In a position document, SkyPath project director Bevan Woodward wrote: “The landing for SkyPath is under the AHB [Auckland Harbour Bridge]. This is currently a noisy, shaded, industrial and barren area. It is underutilised, not particularly pleasant and suffers from anti-social behaviour at night. SkyPath will enhance this space, seeking to humanise and reclaim by bringing life and activity.”
Kevin Clarke says: “Don’t get me wrong. I’d quite like to walk over to the city from time to time too. Anyone would. Anyone from those areas not affected by it would see it as beneficial. It might be terribly costly to the city. It will be, but they’d say, ‘Oh, that’s fun!’ But that’s what it is: it’s fun. It’s playtime stuff.”

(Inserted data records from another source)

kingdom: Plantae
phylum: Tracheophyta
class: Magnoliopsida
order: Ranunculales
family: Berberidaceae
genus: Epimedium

This is a story of conflict and how a small but heavily fortified opposition attempted to block a project that has overwhelming public and institutional support. But if SkyPath is granted its resource consent and any subsequent appeals to the Environment Court are dismissed, the story is likely to be framed differently. It will be about a humble accountant who fought to bring the project to life, despite tremendous institutional opposition and public apathy.
Bevan Woodward estimates he now spends six to nine hours each day working on SkyPath, and that for long periods over the past 10 years he worked even harder, until he realised he was burning himself out.
For many years, almost nobody supported it: not NZTA, not Auckland Transport, not Waterfront Auckland. SkyPath had supporters at Auckland Council, but few other people in power were prepared to help it succeed.
He’s an unlikely champion for a project that almost everyone now wants. He seems surprised by it himself. “I’m a former accountant. I was a business owner in Takapuna, I now live up in Warkworth for family reasons and once a week I carpool down to Auckland, go to my meetings. I’m not being paid to do this. Why is it that one of the most important transport projects has to be run by some unpaid members of the community?”
In 2009, before 5000 Aucklanders pushed through police lines, crossing the bridge on foot and on bike to demonstrate their support, he was ready to quit. He still talks about that event with reverence, as if its memory still sustains him.
In the video recording of the crossing, Woodward’s attempts to rally the masses with a megaphone had an awkward quality. He’s not charismatic and he doesn’t come across as a natural leader.
After our ride along the Westhaven promenade, as we rolled our bikes back into the Nextbike rack by the ferry terminal, I told Woodward that somebody had said to me that if SkyPath went ahead, there should be a statue of him in Aotea Square. He laughed. I said if that happened, I’d be proud to say I knew him when he was just a guy on a bike.
“But who knows?” I said, possibly insensitively, “maybe in a couple of months’ time, you don’t get resource consent and then it’s all been for nothing.”
He laughed, possibly self-deprecatingly, and said, “No, I would just keep going. I’m not going to give up.”